Instruction A
Identify every line in the listing below that contains the string "tuplet", and copy each of those lines.

Document text

* * * * * * *

News Tesla details how it finds punishing defective cores on its million-core Dojo supercomputers — a single error can ruin a weeks-long AI training run

Developing and building a wafer-scale processor is an extremely complex task, and only two companies in the industry — Cerebras and Tesla — have accomplished it. Like other processors, these devices are prone to defects and degradation; however, Tesla has developed its own method of identifying faulty processing cores without taking them offline, which highlights significant progress.

TSMC, which builds these gargantuan processors for Cerebras and Tesla, states that more companies will adopt wafer-scale designs using its SoIC-SoW technology in the coming years. Apparently, the industry is preparing and gaining experience for this. Little by little.
Every hyperscaler is going to have wafer scale chips soon. Facebook, Apple, Google, Microsoft, Amazon, and Netflix next.
 
Rented a Cyberbeast for a 4000 mile road trip to the redwoods. FSD is mind blowing. In that 4000 miles, I only needed to take control 3 times where I didn't like how close to the inner line it was on super curvy mountain roads. Absolutely incredible.

* * * * * * *

Recorded data:

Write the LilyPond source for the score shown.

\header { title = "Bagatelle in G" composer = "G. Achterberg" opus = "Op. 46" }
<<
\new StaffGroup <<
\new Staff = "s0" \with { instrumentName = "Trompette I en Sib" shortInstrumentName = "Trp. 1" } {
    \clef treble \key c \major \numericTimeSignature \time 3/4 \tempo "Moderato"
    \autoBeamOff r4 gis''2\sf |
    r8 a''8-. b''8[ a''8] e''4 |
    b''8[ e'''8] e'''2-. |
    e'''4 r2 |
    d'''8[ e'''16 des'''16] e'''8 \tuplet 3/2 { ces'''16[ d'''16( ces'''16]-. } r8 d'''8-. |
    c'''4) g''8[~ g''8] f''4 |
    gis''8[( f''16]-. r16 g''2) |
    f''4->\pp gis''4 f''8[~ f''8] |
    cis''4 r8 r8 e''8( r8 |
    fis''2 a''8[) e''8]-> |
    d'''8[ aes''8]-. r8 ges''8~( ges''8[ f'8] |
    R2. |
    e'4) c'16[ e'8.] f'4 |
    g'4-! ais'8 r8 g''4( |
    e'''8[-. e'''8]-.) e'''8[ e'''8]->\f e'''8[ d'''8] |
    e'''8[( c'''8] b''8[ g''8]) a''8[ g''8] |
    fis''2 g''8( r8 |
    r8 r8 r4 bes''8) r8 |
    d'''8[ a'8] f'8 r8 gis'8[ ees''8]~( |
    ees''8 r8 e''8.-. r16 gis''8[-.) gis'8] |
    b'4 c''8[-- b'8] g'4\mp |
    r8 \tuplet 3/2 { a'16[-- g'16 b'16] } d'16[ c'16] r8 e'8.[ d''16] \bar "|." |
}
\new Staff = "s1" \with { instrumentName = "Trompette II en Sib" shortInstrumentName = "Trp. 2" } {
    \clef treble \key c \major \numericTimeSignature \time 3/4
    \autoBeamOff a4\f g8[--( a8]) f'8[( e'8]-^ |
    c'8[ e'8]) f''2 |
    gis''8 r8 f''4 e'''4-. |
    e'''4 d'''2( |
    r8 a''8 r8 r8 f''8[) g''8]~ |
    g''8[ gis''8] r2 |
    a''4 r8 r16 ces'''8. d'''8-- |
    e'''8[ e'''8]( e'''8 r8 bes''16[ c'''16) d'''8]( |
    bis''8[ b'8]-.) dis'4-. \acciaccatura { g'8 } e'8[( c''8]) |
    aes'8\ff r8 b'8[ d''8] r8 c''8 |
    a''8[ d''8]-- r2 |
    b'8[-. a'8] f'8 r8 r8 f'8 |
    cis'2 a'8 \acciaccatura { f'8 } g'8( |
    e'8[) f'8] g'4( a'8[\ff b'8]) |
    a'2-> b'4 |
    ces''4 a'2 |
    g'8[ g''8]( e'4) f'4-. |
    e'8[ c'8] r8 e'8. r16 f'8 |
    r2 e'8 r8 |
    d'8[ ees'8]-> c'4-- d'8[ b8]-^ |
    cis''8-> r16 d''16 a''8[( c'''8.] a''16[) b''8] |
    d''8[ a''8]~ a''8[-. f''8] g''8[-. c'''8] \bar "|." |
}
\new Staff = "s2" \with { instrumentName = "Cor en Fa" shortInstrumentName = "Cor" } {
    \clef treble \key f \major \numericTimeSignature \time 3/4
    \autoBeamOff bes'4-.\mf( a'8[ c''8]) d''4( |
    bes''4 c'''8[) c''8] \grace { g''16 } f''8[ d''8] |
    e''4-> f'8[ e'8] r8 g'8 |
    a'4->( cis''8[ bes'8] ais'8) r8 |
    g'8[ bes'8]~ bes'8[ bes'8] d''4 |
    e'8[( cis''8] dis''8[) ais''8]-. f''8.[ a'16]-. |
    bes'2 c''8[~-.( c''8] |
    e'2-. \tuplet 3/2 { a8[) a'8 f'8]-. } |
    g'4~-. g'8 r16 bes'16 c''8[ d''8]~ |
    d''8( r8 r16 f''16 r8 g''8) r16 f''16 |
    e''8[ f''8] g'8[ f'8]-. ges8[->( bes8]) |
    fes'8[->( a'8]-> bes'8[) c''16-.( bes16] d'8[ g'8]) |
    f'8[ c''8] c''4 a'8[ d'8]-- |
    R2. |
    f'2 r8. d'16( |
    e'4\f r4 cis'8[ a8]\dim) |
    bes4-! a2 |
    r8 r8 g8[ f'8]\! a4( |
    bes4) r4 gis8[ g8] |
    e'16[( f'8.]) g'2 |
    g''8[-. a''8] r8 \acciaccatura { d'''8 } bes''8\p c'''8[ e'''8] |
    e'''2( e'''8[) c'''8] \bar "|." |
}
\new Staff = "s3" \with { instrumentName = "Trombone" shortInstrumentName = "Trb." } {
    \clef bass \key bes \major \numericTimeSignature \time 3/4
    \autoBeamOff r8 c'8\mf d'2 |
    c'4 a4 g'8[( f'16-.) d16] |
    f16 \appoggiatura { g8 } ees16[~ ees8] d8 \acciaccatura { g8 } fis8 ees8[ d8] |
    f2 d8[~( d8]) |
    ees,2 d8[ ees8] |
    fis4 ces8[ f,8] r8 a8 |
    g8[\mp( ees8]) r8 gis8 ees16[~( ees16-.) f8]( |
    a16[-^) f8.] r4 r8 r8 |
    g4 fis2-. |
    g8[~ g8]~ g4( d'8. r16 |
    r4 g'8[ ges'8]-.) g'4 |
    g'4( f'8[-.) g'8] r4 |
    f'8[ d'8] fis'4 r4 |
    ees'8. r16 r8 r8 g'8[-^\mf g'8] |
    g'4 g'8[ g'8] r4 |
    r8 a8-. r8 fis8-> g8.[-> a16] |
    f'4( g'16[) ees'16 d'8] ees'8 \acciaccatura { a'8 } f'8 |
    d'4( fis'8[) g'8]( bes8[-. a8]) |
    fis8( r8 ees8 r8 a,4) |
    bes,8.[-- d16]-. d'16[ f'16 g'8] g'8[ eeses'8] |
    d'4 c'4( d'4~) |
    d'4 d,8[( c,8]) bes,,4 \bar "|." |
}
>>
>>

* * * * * * *

Instruction B
According to the Dojo article above, which two companies have built a wafer-scale processor?

Task answer A
    d'''8[ e'''16 des'''16] e'''8 \tuplet 3/2 { ces'''16[ d'''16( ces'''16]-. } r8 d'''8-. |
    r8 \tuplet 3/2 { a'16[-- g'16 b'16] } d'16[ c'16] r8 e'8.[ d''16] \bar "|." |
    e'2-. \tuplet 3/2 { a8[) a'8 f'8]-. } |

Task answer B
Cerebras and Tesla.